Uma recente declaração do ex-ministro Ayres Brito sobre tentativas de interferências na Operação Lava Jato deveria ser adotada como paradigma para enfrentamento de artimanhas da classe política. Da experiência que conquistou ao longo de anos no Poder Judiciário, Ayres Brito possui autoridade para dar puxões de orelha em políticos de todos os níveis sem temor de ser nivelado como falastrão ou por qualquer interesse. O ex-ministro presidiu o Supremo Tribunal Federal até pouco antes da conclusão da Ação Penal 470, do mensalão do PT, e só deixou o cargo ao estourar a idade limite para permanecer, 70 anos.
A declaração surgiu após novas revelações de grampos telefônicos em que políticos e autoridades de estatais supostamente tramavam interromper ou, ao menos, atrapalhar as investigações da Polícia Federal, Procuradoria da República e da Justiça Federal. Em duas delas, o ex-senador José Sarney – que presidiu a República após a redemocratização – fala em artimanhas para interferir no STF. Em outra, o presidente do Congresso, senador Renan Calheiros, concorda com o ex-diretor da Transpetro, Sérgio Machado, em envolver um maior número de políticos nas acusações para tentar tirar o foco do grupo mentor dos escândalos.
Estas gravações, mais a que derrubou o senador Romero Jucá do Ministério do Planejamento menos de duas semanas após a posse, formam um conjunto de tentativas de interferências na Lava Jato por meio de atuações políticas – crime flagrante, na opinião de juristas e de políticos sem envolvimento com o governo nem com o petrolão e escândalos em geral.

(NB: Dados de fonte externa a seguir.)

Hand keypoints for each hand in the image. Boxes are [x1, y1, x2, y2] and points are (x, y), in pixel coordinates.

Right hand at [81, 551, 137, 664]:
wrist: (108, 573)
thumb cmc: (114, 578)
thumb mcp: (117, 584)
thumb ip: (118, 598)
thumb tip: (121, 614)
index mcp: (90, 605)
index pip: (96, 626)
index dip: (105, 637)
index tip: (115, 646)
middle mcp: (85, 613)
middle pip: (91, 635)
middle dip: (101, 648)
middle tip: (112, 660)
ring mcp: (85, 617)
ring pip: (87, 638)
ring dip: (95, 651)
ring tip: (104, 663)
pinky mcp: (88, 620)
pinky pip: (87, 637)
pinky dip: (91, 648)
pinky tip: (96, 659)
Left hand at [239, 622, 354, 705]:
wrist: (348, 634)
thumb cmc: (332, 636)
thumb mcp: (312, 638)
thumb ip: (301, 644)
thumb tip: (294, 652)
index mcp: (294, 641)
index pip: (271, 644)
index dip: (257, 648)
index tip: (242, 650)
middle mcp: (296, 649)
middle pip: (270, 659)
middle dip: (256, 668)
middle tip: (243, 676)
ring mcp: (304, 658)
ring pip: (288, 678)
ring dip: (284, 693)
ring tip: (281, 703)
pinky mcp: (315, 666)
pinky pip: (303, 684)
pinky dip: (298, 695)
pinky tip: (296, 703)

A característica que motivou a declaração de Ayres Brito é que todos tentaram encontrar meios de interferir nas investigações e buscaram artifícios para livrar a cara de quem tem culpa no cartório. Porém, a própria sequência de escândalos e a profundidade das investigações deram personalidade e força à Lava Jato.

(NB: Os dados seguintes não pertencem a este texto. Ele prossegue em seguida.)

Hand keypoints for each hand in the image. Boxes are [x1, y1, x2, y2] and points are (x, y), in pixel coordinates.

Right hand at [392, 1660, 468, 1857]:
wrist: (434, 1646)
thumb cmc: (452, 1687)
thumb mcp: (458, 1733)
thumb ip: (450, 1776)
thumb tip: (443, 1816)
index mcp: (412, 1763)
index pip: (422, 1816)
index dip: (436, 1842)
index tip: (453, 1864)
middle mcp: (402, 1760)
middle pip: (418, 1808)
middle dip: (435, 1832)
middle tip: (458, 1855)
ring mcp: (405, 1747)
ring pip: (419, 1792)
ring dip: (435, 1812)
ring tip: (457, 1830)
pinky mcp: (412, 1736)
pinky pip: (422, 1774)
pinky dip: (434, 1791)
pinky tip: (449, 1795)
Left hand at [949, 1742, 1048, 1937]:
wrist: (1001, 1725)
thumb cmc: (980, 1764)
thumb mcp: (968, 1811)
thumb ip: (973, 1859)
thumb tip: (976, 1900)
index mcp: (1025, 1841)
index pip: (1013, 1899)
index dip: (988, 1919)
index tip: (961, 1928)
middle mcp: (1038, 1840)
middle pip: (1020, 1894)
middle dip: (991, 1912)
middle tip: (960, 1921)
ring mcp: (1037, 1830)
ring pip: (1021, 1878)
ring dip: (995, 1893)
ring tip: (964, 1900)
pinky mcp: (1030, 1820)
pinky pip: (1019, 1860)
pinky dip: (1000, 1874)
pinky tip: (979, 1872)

“Jamais o Supremo entraria neste tipo de orquestração, de conluio. O Supremo é um fidedigno intérprete e aplicador do sistema jurídico a partir da Constituição. A Lava Jato está vacinada contra qualquer tentativa de embaraço, de desfazimento, de bloqueio, ela se autonomizou. Passou a ser uma questão de honra nacional prosseguir com ela. A Lava Jato hoje é um patrimônio objetivo do país. Não há governo, não há bloco político, não há conluio que impeça a Lava Jato de prosseguir, fazendo essa união virtuosa democrática, já observada com o julgamento do mensalão, a união entre direito penal e princípios republicanos”, afirmou Ayres Brito em entrevista ao Jornal Nacional, da TV Globo.
Ao classificar a Lava Jato como “um patrimônio objetivo do país” o experiente ex-ministro coloca a investigação em um plano de irretocabilidade no pensamento jurídico e anseio de justiça por cidadãos comuns, porque, ao mesmo tempo em que a operação caminha estritamente dentro da lei, atende ao desejo de brasileiros que querem ver punidos todos os envolvidos no esquema de corrupção que assusta ao país a cada revelação.

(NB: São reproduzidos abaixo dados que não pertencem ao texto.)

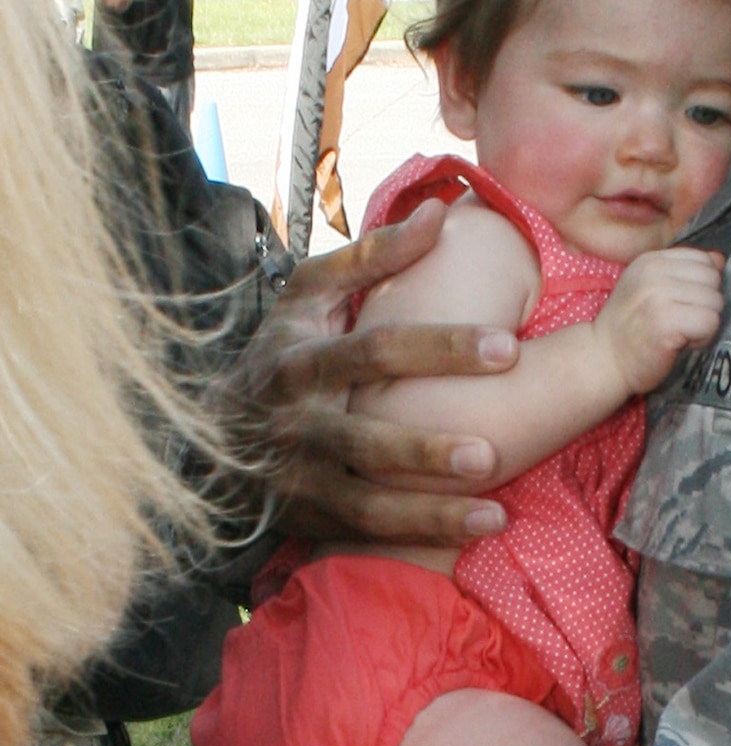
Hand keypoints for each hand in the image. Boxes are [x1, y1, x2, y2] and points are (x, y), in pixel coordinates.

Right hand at [221, 200, 522, 544]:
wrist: (208, 432)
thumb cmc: (283, 348)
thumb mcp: (310, 294)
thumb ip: (374, 254)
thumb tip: (440, 212)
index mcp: (303, 358)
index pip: (376, 350)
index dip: (440, 347)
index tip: (506, 348)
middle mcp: (298, 421)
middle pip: (366, 437)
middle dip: (428, 449)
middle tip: (494, 450)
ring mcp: (299, 476)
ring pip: (366, 500)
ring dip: (431, 509)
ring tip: (496, 508)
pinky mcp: (308, 516)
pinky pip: (370, 532)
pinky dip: (428, 533)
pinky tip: (485, 523)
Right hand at [595, 247, 725, 395]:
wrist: (603, 359)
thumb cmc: (630, 328)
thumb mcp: (651, 288)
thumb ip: (684, 272)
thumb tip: (719, 260)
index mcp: (651, 260)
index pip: (703, 259)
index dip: (701, 286)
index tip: (680, 305)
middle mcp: (653, 271)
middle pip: (713, 280)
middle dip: (705, 305)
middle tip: (681, 322)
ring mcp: (658, 295)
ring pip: (715, 302)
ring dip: (704, 323)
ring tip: (679, 333)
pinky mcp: (665, 321)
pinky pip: (710, 322)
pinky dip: (702, 338)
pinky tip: (681, 343)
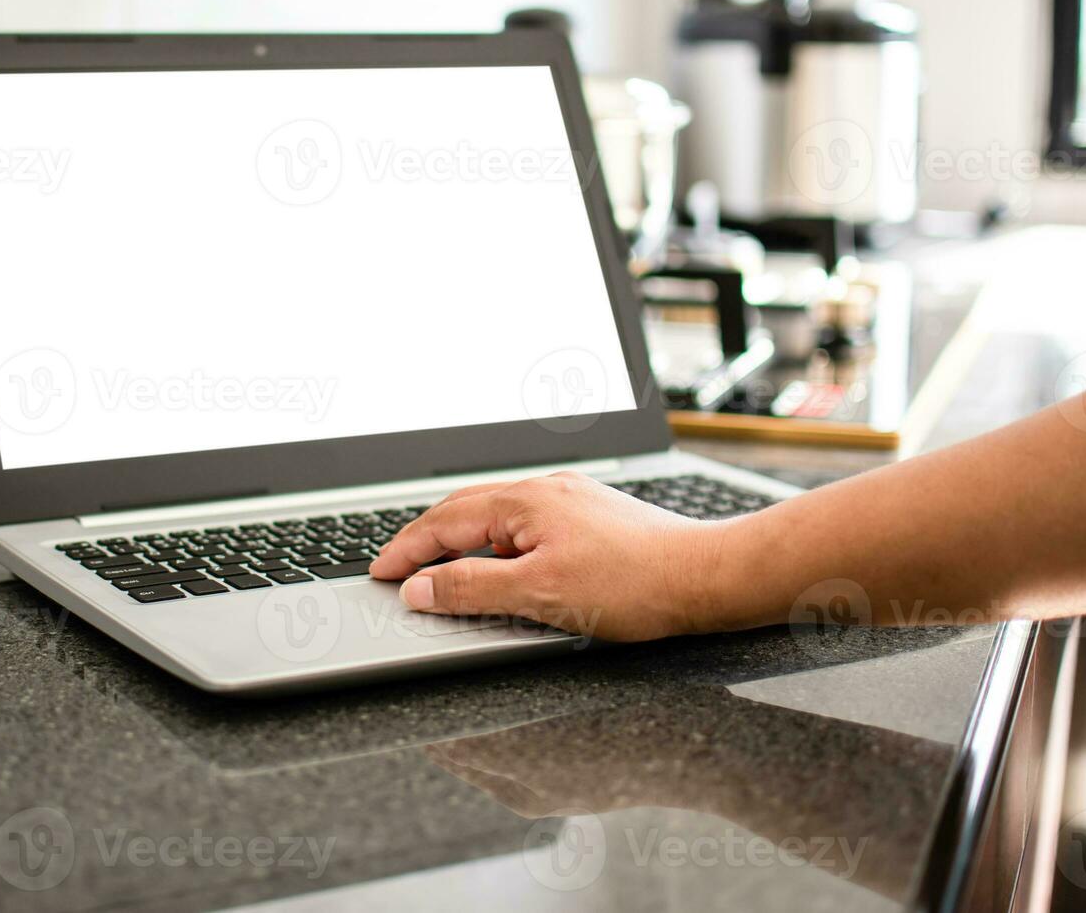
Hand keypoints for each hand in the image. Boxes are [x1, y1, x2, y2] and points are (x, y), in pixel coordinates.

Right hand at [368, 471, 728, 641]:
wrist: (706, 577)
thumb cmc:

“Não há governo, não há bloco político, não há conluio que impeça a Lava Jato de prosseguir” é a sentença de Ayres Brito sobre as tentativas de interferências. A declaração deixa transparente e sólida a posição do Judiciário, acrescenta valor ao trabalho liderado pelo juiz Sérgio Moro, do procurador-geral Rodrigo Janot e do ministro do STF, Teori Zavascki, relator da Lava Jato. Mais ainda. Satisfaz parcela considerável da opinião pública, que teme pela paralisação das apurações e pela absolvição de fraudadores, corruptos e corruptores que agiram absolutamente contra o país e seu povo.
Significa, por fim, pavimentar o caminho até a condenação de envolvidos e a possível absolvição de injustiçados – se houver – para o bem do país e a solidificação de suas instituições.